If you let your emotions control you, then you’re more likely to act in ways that are counterproductive to your financial goals. Familiarize yourself with the ways in which emotions are related to money. With this insight in mind, you can gather valuable information that can help you make better financial decisions for your future.
Work backward by thinking about what you would like your obituary to say about you and consider \ how your finances will affect the outcome of your life. You may be facing decisions that you’ve never encountered before.
Your income may have increased, but your student loans have yet to be paid back. Your housing expenses might have changed recently. These possibilities might feel overwhelming in the moment, but if you think about them when writing a mock obituary, you can gain some perspective.
Stay on top of your spending habits and pay attention to where your money is going. Start keeping a record of how much you spend, where you spend and how frequently you spend.
Keep track of the portion of your paycheck that is going toward living expenses and look at how you’re choosing to spend your discretionary income. Decide on a specific dollar amount that you will put toward your financial goals and then hold yourself to that every time your paycheck arrives.
You don’t need to micromanage yourself; you just need to see the bigger picture. It all comes down to controlling your spending so that your discretionary income is put toward your goals instead of spending on unnecessary items. Think of your mock obituary as a spreadsheet that you use to list your accomplishments and then determine how your financial standing will impact the chances of those dreams coming true.

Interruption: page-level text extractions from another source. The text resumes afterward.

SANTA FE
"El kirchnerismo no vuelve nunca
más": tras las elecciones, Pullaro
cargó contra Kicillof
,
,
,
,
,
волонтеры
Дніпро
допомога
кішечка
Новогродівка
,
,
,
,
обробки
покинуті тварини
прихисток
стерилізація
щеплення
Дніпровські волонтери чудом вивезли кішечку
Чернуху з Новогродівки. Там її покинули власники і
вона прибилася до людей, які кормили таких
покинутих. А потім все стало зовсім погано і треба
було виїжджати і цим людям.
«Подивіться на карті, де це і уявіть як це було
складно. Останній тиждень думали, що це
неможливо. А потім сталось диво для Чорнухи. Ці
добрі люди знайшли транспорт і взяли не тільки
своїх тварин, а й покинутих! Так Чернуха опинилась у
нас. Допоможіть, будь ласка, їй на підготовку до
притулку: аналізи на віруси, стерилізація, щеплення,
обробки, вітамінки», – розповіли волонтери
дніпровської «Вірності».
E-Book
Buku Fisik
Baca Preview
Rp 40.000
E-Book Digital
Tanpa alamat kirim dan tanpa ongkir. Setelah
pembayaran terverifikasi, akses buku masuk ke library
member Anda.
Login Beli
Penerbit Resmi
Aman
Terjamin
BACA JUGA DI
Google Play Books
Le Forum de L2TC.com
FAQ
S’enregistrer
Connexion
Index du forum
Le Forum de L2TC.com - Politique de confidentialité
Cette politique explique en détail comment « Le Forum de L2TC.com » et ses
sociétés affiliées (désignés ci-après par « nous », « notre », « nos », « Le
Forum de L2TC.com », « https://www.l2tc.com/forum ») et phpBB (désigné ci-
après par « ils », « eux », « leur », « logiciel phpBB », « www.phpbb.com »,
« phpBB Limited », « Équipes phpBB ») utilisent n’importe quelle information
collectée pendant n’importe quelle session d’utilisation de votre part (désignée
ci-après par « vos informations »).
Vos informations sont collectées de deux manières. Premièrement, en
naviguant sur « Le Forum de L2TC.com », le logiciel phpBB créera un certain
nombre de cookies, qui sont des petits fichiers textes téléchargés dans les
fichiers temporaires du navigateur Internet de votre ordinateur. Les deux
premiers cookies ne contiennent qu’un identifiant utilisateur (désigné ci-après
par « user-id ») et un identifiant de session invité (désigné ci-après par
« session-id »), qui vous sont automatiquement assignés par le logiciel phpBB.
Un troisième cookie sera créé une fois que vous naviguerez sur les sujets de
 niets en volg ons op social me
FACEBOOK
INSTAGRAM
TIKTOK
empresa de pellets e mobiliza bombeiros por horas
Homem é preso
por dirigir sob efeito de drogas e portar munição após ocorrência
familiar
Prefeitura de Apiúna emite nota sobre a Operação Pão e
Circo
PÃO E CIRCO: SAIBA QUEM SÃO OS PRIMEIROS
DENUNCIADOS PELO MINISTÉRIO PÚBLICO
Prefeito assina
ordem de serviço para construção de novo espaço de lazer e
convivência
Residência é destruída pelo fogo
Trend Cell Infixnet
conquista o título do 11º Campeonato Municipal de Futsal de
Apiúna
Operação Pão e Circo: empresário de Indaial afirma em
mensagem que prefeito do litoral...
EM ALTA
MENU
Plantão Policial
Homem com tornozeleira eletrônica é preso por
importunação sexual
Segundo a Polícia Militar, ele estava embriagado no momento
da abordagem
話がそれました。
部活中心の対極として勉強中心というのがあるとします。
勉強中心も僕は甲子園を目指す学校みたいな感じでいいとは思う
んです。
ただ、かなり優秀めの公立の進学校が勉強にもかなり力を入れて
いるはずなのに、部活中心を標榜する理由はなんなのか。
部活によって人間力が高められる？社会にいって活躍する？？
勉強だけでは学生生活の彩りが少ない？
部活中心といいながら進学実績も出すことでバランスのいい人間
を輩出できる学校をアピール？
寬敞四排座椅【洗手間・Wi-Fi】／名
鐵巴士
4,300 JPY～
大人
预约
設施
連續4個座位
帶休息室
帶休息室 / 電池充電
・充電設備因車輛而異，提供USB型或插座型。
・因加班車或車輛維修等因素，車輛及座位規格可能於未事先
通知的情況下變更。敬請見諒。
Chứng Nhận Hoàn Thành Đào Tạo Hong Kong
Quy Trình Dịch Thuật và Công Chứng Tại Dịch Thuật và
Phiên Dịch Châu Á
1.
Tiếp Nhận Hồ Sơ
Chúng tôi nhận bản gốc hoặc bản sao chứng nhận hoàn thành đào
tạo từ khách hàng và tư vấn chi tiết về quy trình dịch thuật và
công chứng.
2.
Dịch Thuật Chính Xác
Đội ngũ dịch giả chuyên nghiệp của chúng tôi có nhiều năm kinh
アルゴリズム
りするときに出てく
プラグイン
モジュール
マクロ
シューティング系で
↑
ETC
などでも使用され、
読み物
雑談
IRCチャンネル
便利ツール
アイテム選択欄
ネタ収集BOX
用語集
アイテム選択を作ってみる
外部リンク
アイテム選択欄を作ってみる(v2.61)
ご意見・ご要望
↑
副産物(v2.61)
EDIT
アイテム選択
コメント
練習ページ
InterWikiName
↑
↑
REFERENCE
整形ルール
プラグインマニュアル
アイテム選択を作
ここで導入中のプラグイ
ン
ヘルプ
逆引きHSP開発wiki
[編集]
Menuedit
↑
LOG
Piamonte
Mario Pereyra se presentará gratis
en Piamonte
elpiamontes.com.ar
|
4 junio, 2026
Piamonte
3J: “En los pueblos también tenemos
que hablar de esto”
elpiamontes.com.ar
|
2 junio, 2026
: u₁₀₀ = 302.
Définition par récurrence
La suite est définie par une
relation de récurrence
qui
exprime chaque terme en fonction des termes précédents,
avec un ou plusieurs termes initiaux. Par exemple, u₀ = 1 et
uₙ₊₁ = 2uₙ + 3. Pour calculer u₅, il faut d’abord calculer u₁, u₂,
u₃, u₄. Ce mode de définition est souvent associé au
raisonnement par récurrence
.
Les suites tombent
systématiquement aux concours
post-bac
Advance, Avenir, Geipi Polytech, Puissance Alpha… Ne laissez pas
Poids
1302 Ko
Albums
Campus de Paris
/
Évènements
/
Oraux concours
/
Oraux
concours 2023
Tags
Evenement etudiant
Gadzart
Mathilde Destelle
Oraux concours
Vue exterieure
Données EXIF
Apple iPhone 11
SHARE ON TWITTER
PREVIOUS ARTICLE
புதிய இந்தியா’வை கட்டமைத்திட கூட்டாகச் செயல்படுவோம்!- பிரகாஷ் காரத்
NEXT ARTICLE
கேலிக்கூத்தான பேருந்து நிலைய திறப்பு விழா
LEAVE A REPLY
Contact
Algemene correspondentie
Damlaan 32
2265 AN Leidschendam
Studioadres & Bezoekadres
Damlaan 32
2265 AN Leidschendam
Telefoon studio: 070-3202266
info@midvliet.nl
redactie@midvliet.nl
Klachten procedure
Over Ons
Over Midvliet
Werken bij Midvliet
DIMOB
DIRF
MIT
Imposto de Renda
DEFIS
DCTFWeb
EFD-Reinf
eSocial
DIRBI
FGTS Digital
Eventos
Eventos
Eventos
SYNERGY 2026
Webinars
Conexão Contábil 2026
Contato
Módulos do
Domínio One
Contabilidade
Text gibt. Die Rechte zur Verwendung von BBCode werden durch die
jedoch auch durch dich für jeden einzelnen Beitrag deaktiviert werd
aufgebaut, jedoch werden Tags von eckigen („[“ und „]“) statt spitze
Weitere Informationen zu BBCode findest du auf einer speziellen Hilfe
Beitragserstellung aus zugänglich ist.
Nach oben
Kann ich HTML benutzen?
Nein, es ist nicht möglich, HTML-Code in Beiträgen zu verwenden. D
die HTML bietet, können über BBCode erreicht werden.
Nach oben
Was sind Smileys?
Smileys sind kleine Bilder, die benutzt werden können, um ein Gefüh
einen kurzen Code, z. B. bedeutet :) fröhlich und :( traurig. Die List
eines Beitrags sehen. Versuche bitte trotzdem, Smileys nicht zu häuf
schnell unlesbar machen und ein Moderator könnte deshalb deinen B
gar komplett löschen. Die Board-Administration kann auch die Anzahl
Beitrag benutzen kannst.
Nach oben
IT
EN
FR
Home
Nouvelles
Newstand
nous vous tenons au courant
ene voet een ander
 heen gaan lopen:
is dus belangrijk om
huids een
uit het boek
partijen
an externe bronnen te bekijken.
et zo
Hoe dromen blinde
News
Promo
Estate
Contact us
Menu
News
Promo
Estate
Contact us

- Figure out what your financial priorities are and then stick with them. This is the key to mastering the art of successful money management skills. You may have been trying to live up to the lifestyles of your colleagues who have big houses, boats, and vacation homes, but don’t worry about what everyone else is doing. Think only about your own financial goals.
- The ways by which you choose to invest your money should be based in large part on your future plans and why you’re investing in the first place. Do you want to take bigger risks and make money sooner than later? Or are you willing to slowly add to an investment portfolio and save up a lot of money for your later years? Think about your options and then execute.
Reconnect with what really matters to you by creating a mock obituary and viewing your financial decisions through the lens of your future. Don’t let others write your obituary for you. Instead, live a life of financial success and abundance by being smart about money. That way, your behavior, and your legacy will speak for you.